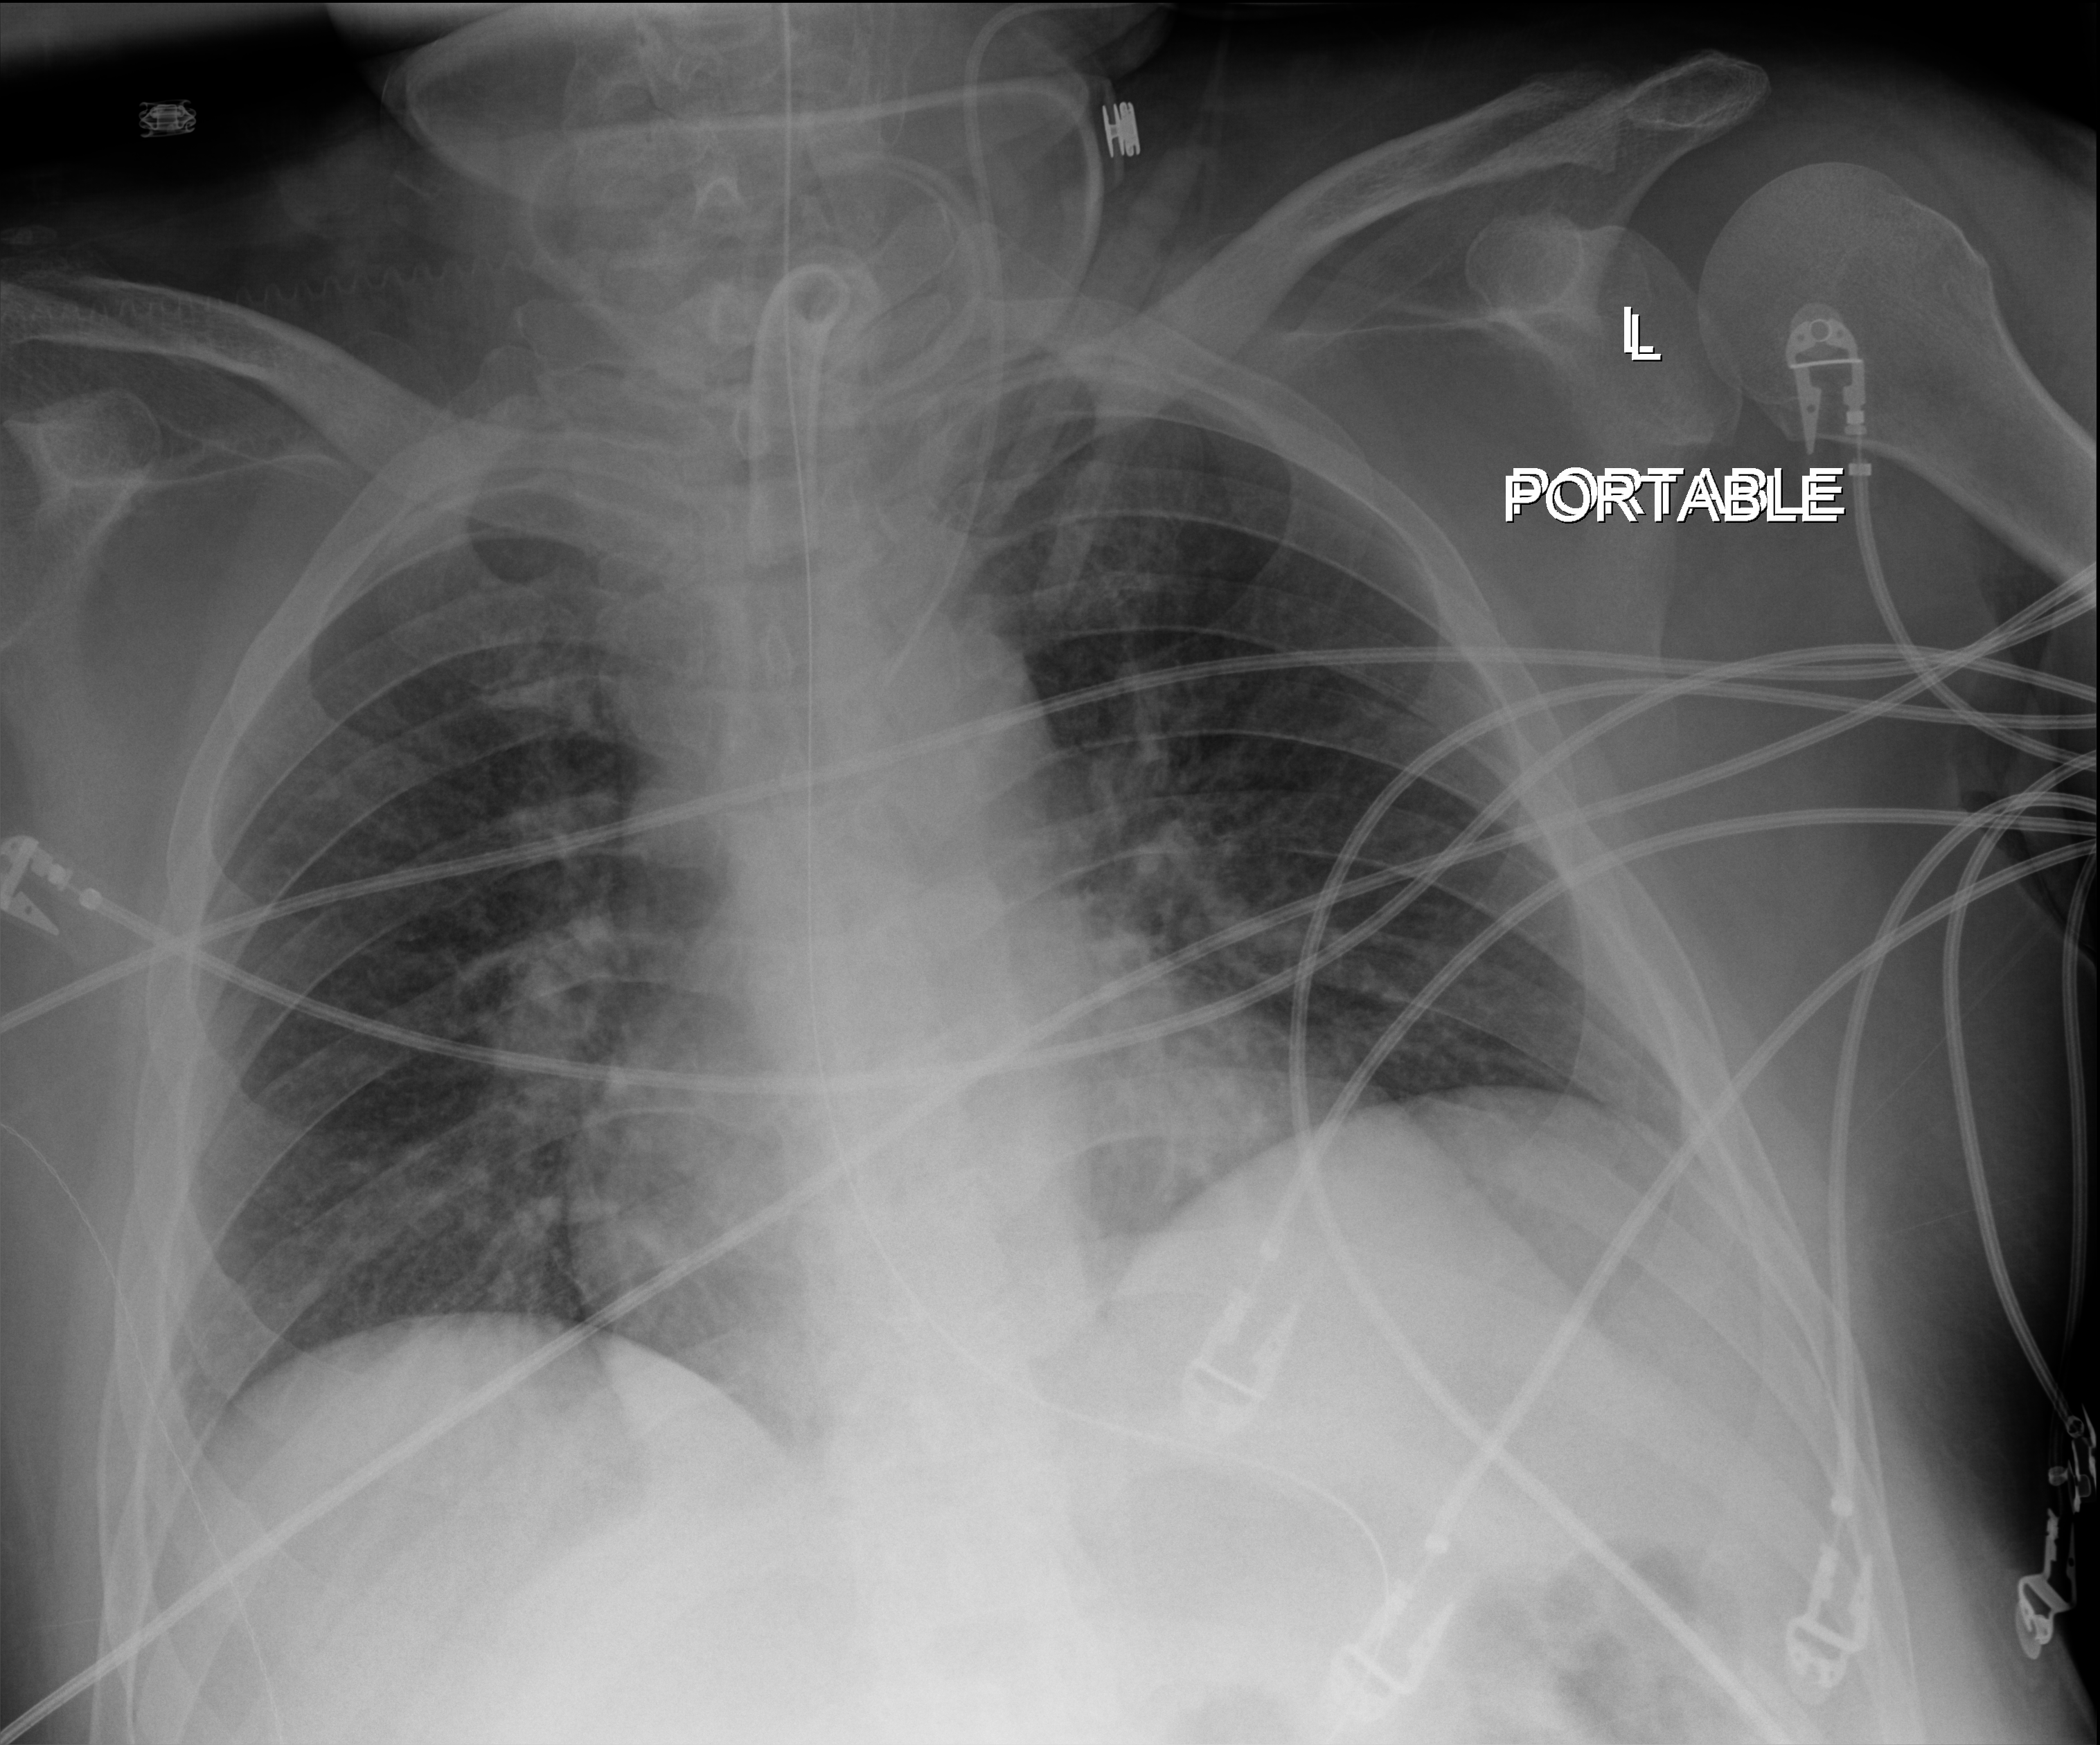
Portable chest radiograph, anteroposterior (AP) projection. Male patient hospitalised with COVID-19, age 18–59 years.
Hospital-stay facts (about this admission, not read from this image; timing relative to this image not recorded): mechanically ventilated during this hospital stay: yes; length of hospital stay: 65 days; admitted to intensive care during this hospital stay: yes.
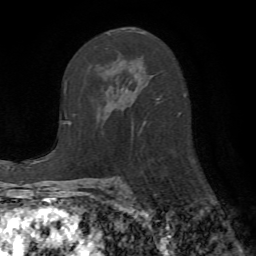
Breast MRI (dynamic contrast-enhanced), one axial slice; position 37 of 72 along the scan axis; cropped to one breast; dynamic contrast-enhanced series, time point 2 of 7 at this slice position (early post-contrast); 1.5 T; TE 4.2 ms, TR 8.7 ms; 2.2 mm slice thickness; 256 × 256 image matrix, field of view 180 × 180 mm. Female patient.
Structures marked on this image (semi-automatic segmentation, software-assisted and operator-edited):
- enhancing-tissue mask used for the functional tumour volume (all voxels passing the contrast-enhancement thresholds inside the analysis volume; usually the tumour): bounding box [x1, y1, x2, y2] px = [108, 29, 180, 131]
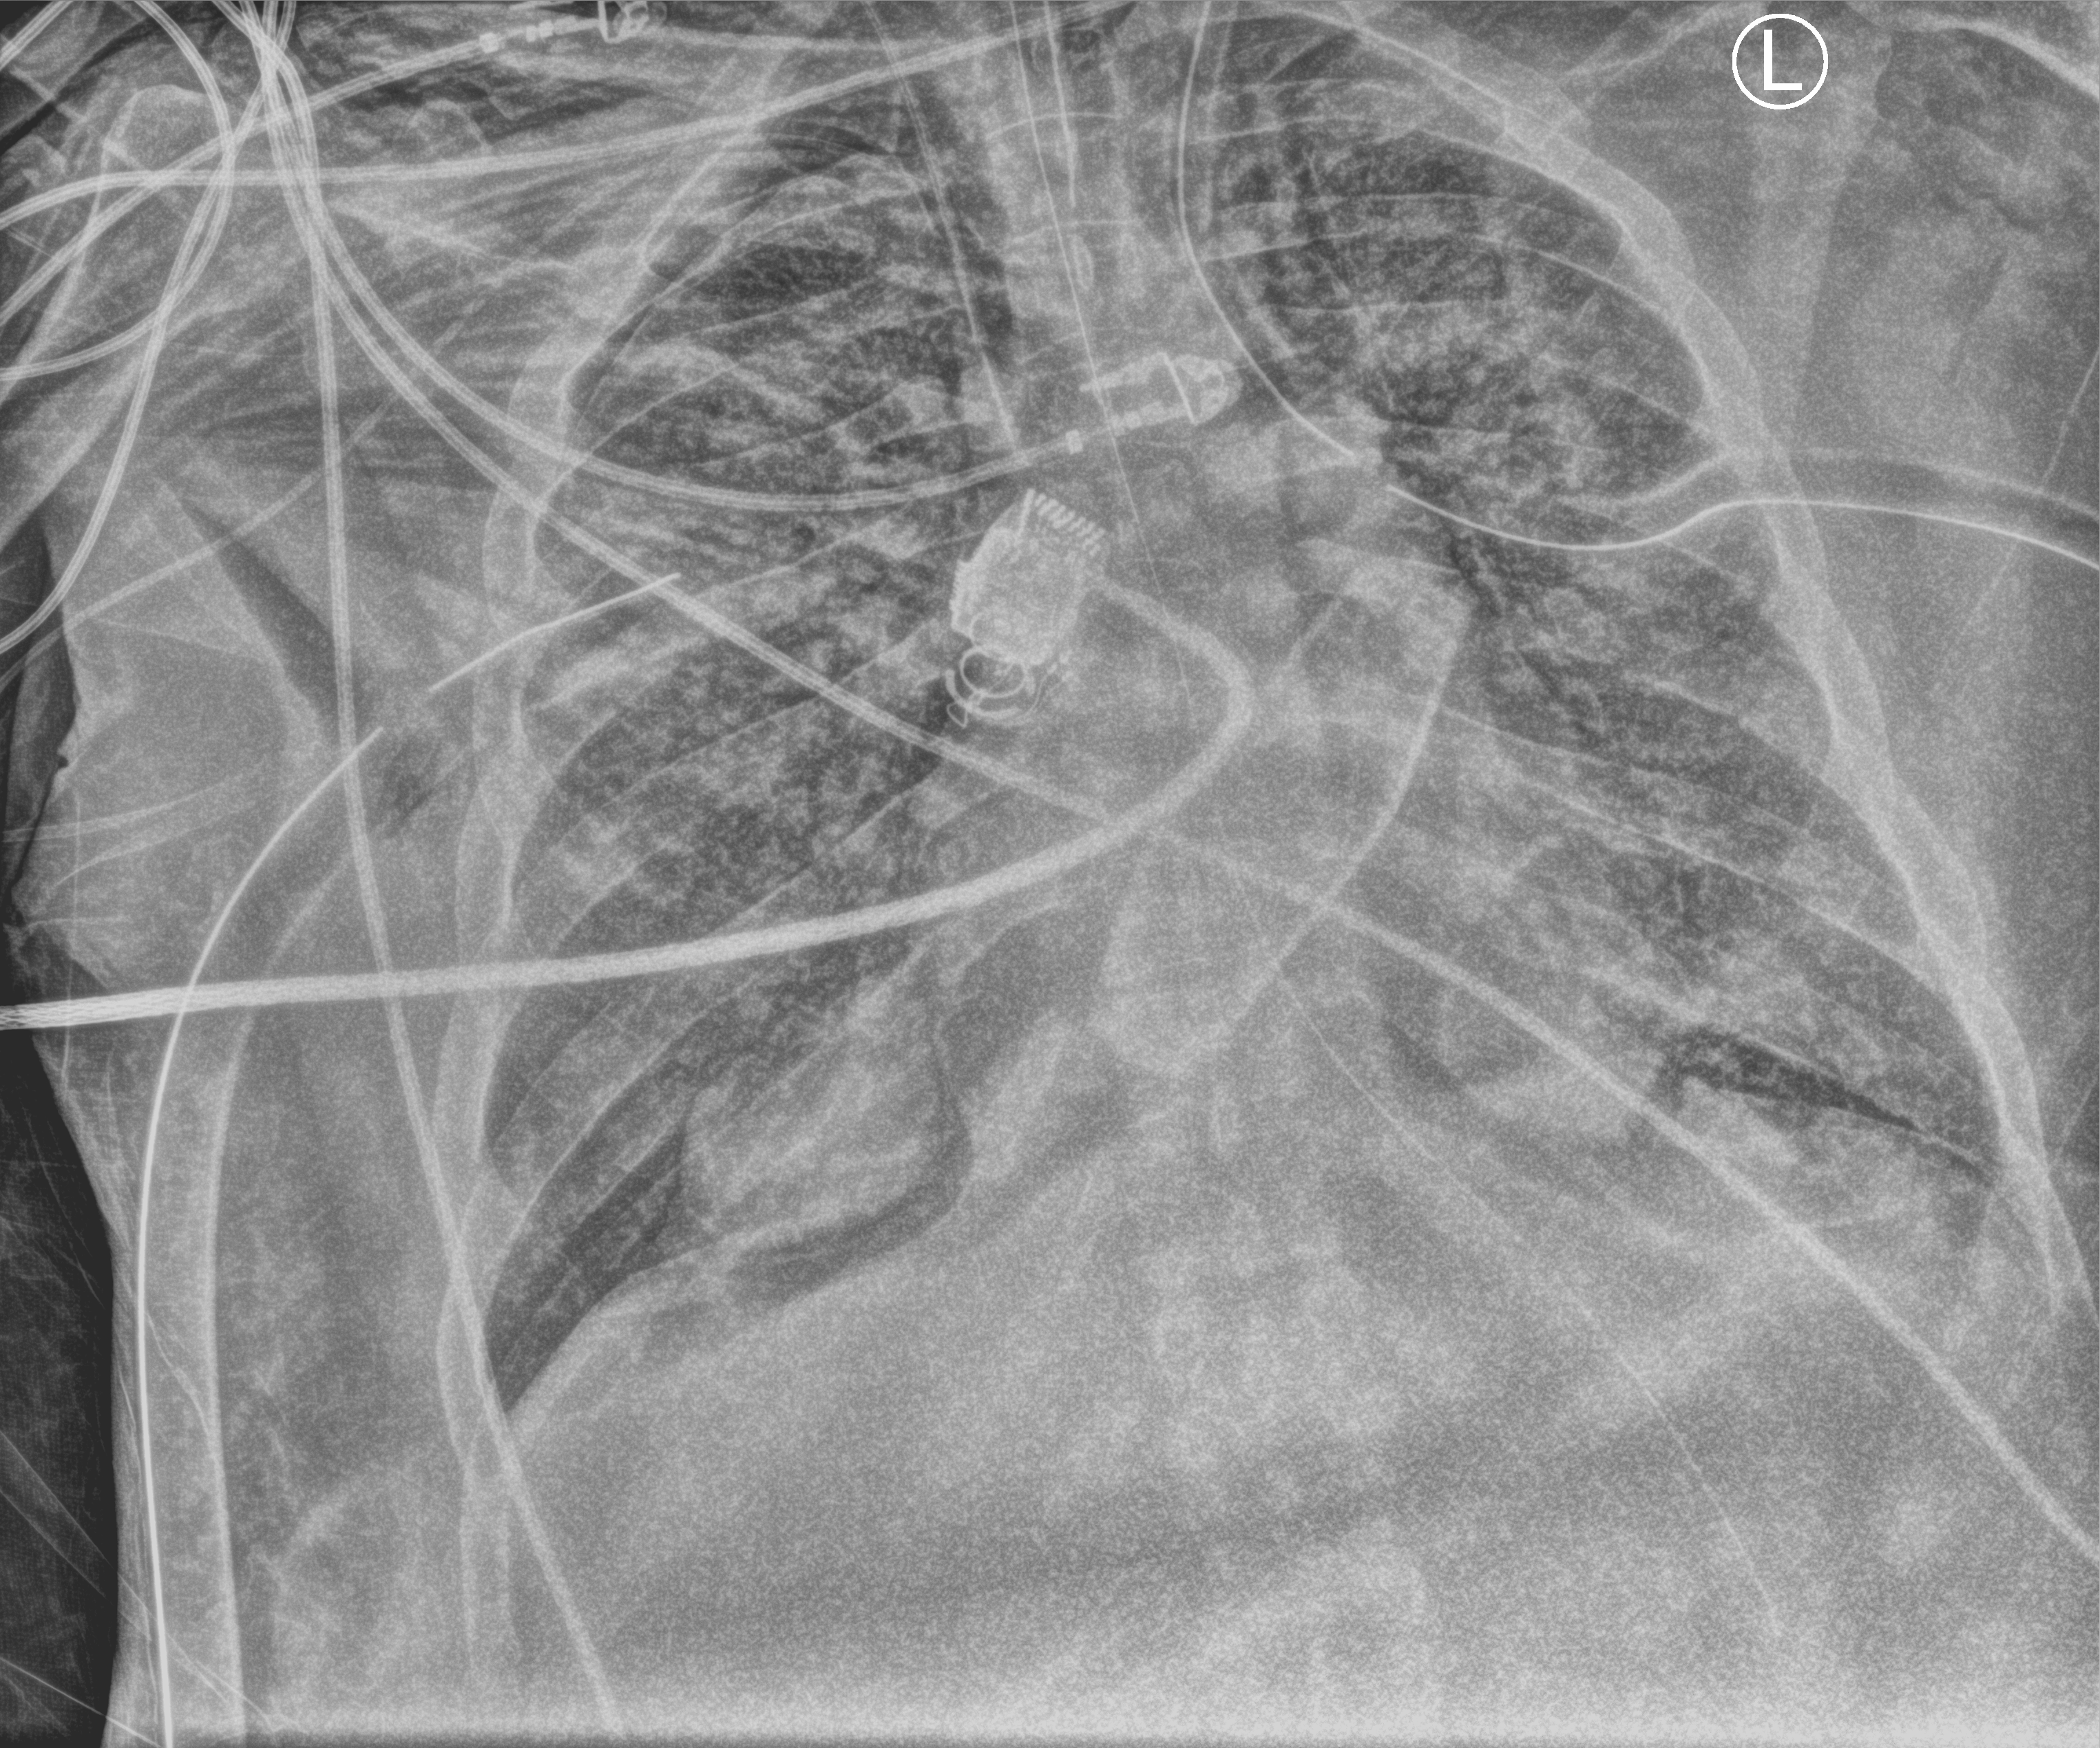
Portable chest radiograph; anteroposterior (AP) projection. Patient hospitalised with COVID-19, aged 18–59 years.
Hospital-stay facts (about this admission, not read from this image; timing relative to this image not recorded): admitted to intensive care during this hospital stay: yes.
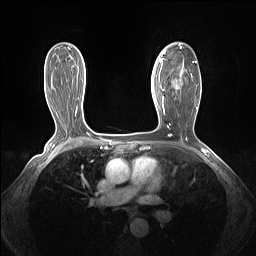
Breast MRI (dynamic contrast-enhanced), one axial slice. Position 88 of 160 along the scan axis. Dynamic contrast-enhanced series, time point 2 of 7 at this slice position (early post-contrast). 1.5 T. TE 1.4 ms, TR 5 ms. 1.3 mm slice thickness. 256 × 256 image matrix. Female patient.
Structures marked on this image (semi-automatic segmentation, software-assisted and operator-edited):
- enhancing-tissue mask used for the functional tumour volume (all voxels passing the contrast-enhancement thresholds inside the analysis volume; usually the tumour): box from (x=161, y=43) to (x=197, y=103) px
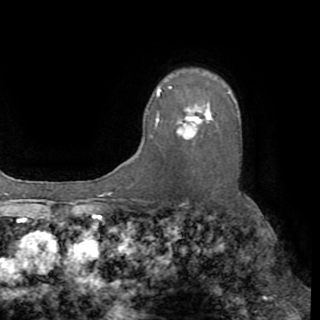
Breast MRI (dynamic contrast-enhanced), one axial slice. Slice 63 of 82 in the series (ordered by position). Cropped to one breast. Dynamic contrast-enhanced series, time point 2 of 8 at this slice position (early post-contrast). 1.5 T. TE 3.2 ms, TR 6.5 ms. 2.2 mm slice thickness. 320 × 320 image matrix. Female patient.
Annotated regions visible in this slice (semi-automatic segmentation, software-assisted and operator-edited):
- enhancing-tissue mask used for the functional tumour volume (all voxels passing the contrast-enhancement thresholds inside the analysis volume; usually the tumour): bounding box (x1, y1, x2, y2) in pixels: (151, 87, 239, 138)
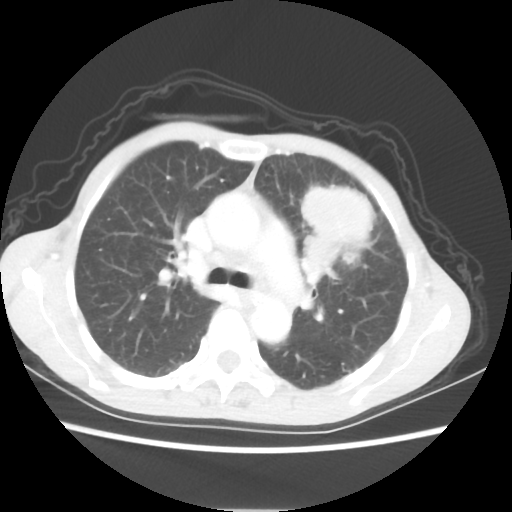
Chest CT, one axial slice; position 39 of 56 along the scan axis; lung window (W 1500 / L -600 HU); 5 mm slice thickness; 512 × 512 image matrix, field of view 331 × 331 mm. Female patient, age 60 years. Case-level facts recorded for this patient, not image findings: clinical TNM (as recorded): T4 N1 M0.
Annotated regions visible in this slice (bounding box drawn by a radiologist):
- lung tumour (recorded histology: adenocarcinoma): bounding box (x1, y1, x2, y2) in pixels: (296, 184, 372, 292)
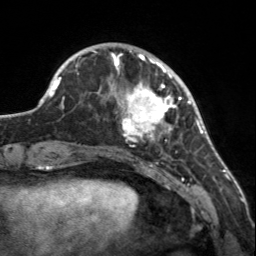
Breast MRI, one axial slice. Slice 41 of 160 in the series (ordered by position). Cropped to one breast. Dynamic contrast-enhanced series, time point 2 of 7 at this slice position (early post-contrast). 3 T. TE 1.7 ms, TR 4.6 ms. 1 mm slice thickness. 256 × 256 image matrix, field of view 150 × 150 mm. Female patient.
Outlined on this slice (semi-automatic segmentation, software-assisted and operator-edited):
- enhancing-tissue mask used for the functional tumour volume (all voxels passing the contrast-enhancement thresholds inside the analysis volume; usually the tumour): box from (x=107, y=56) to (x=182, y=147) px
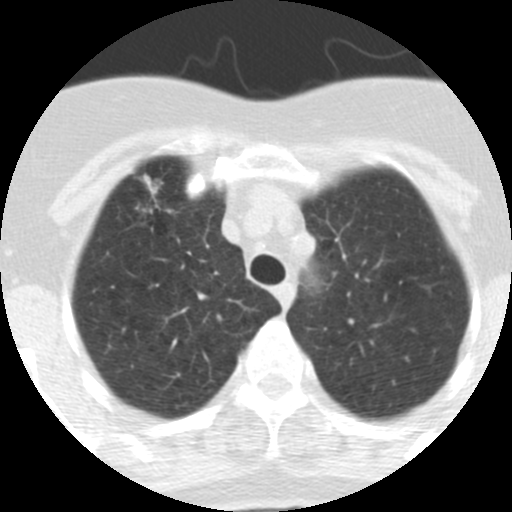
Chest CT (low-dose screening protocol), one axial image, baseline screening round, lung window (W 1500 / L -600 HU), standard (soft-tissue) reconstruction kernel (STANDARD), 512 × 512 image matrix. Female participant, aged 62 years at enrolment. Current smoker at enrolment.
• Lesion marked by an expert reader, bounding box (x1, y1, x2, y2) in pixels: (116, 170, 189, 237).
• Screening reader's record for this exam (one nodule recorded; not confirmed to be the boxed lesion): non-calcified nodule or mass ≥4 mm, right upper lobe, 9 × 7 mm, spiculated (stellate) margins, soft tissue attenuation.
• Lung cancer was diagnosed 126 days after this screen: adenocarcinoma, NOS, right upper lobe, moderately differentiated (G2), stage IA (AJCC 6th edition), 18 mm at pathology.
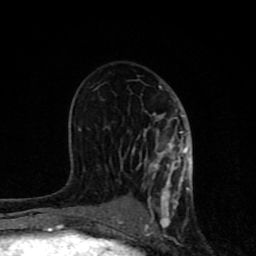
Breast MRI (dynamic contrast-enhanced), one axial slice. Position 44 of 80 along the scan axis. Cropped to one breast. Dynamic contrast-enhanced series, time point 2 of 8 at this slice position (early post-contrast). 1.5 T. TE 4.2 ms, TR 7 ms. 2 mm slice thickness. 256 × 256 image matrix, field of view 155 × 155 mm. Female patient.
Outlined on this slice (semi-automatic segmentation, software-assisted and operator-edited):
- enhancing-tissue mask used for the functional tumour volume (all voxels passing the contrast-enhancement thresholds inside the analysis volume; usually the tumour): box from (x=62, y=85) to (x=193, y=231) px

#####

> **PROMPT**: Among the entries, find each line that includes the string "bounding" and copy it.

> **OUTPUT**:
- enhancing-tissue mask used for the functional tumour volume (all voxels passing the contrast-enhancement thresholds inside the analysis volume; usually the tumour): bounding box [x1, y1, x2, y2] px = [108, 29, 180, 131]
- enhancing-tissue mask used for the functional tumour volume (all voxels passing the contrast-enhancement thresholds inside the analysis volume; usually the tumour): bounding box (x1, y1, x2, y2) in pixels: (151, 87, 239, 138)
Annotated regions visible in this slice (bounding box drawn by a radiologist):
- lung tumour (recorded histology: adenocarcinoma): bounding box (x1, y1, x2, y2) in pixels: (296, 184, 372, 292)
• Lesion marked by an expert reader, bounding box (x1, y1, x2, y2) in pixels: (116, 170, 189, 237).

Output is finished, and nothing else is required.